====== DATA FOR THIS EXERCISE ======
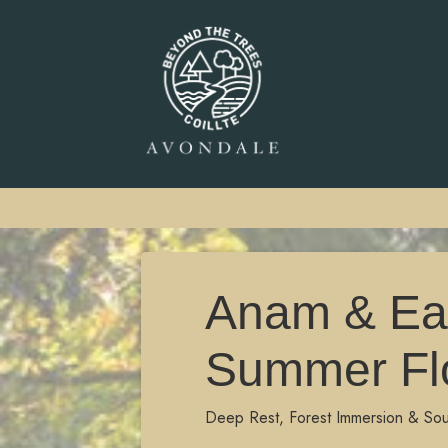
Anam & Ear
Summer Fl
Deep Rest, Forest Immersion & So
======
====== DATA FOR THIS EXERCISE ======
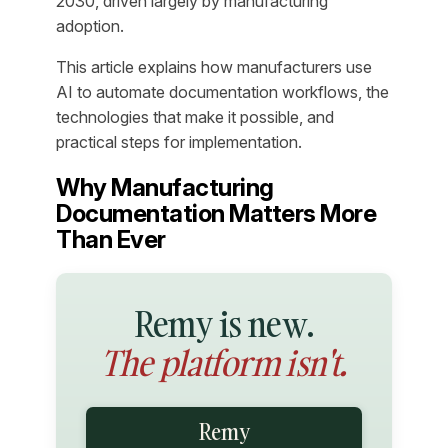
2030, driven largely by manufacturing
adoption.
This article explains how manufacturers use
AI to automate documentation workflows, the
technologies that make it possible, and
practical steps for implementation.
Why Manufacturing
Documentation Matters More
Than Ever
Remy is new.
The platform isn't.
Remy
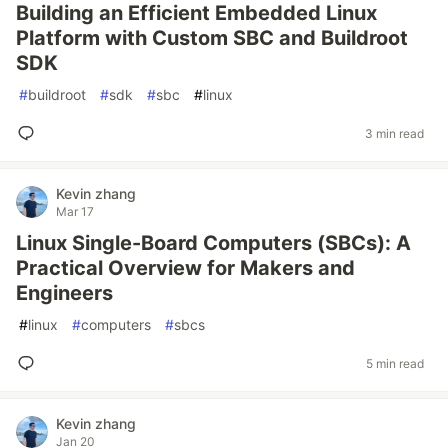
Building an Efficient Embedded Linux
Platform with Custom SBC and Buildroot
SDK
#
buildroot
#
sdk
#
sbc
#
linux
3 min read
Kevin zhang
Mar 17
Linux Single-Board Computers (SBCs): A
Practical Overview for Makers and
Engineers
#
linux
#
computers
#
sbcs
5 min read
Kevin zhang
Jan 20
======
- ASSIGNMENT -
Could you copy out verbatim the lines of the entries running from the one containing "2030, driven largely by manufacturing" through the one containing "The platform isn't.", both of those lines included?

- SOLUTION FOR THIS TASK -
2030, driven largely by manufacturing
adoption.
This article explains how manufacturers use
AI to automate documentation workflows, the
technologies that make it possible, and
practical steps for implementation.
Why Manufacturing
Documentation Matters More
Than Ever
Remy is new.
The platform isn't.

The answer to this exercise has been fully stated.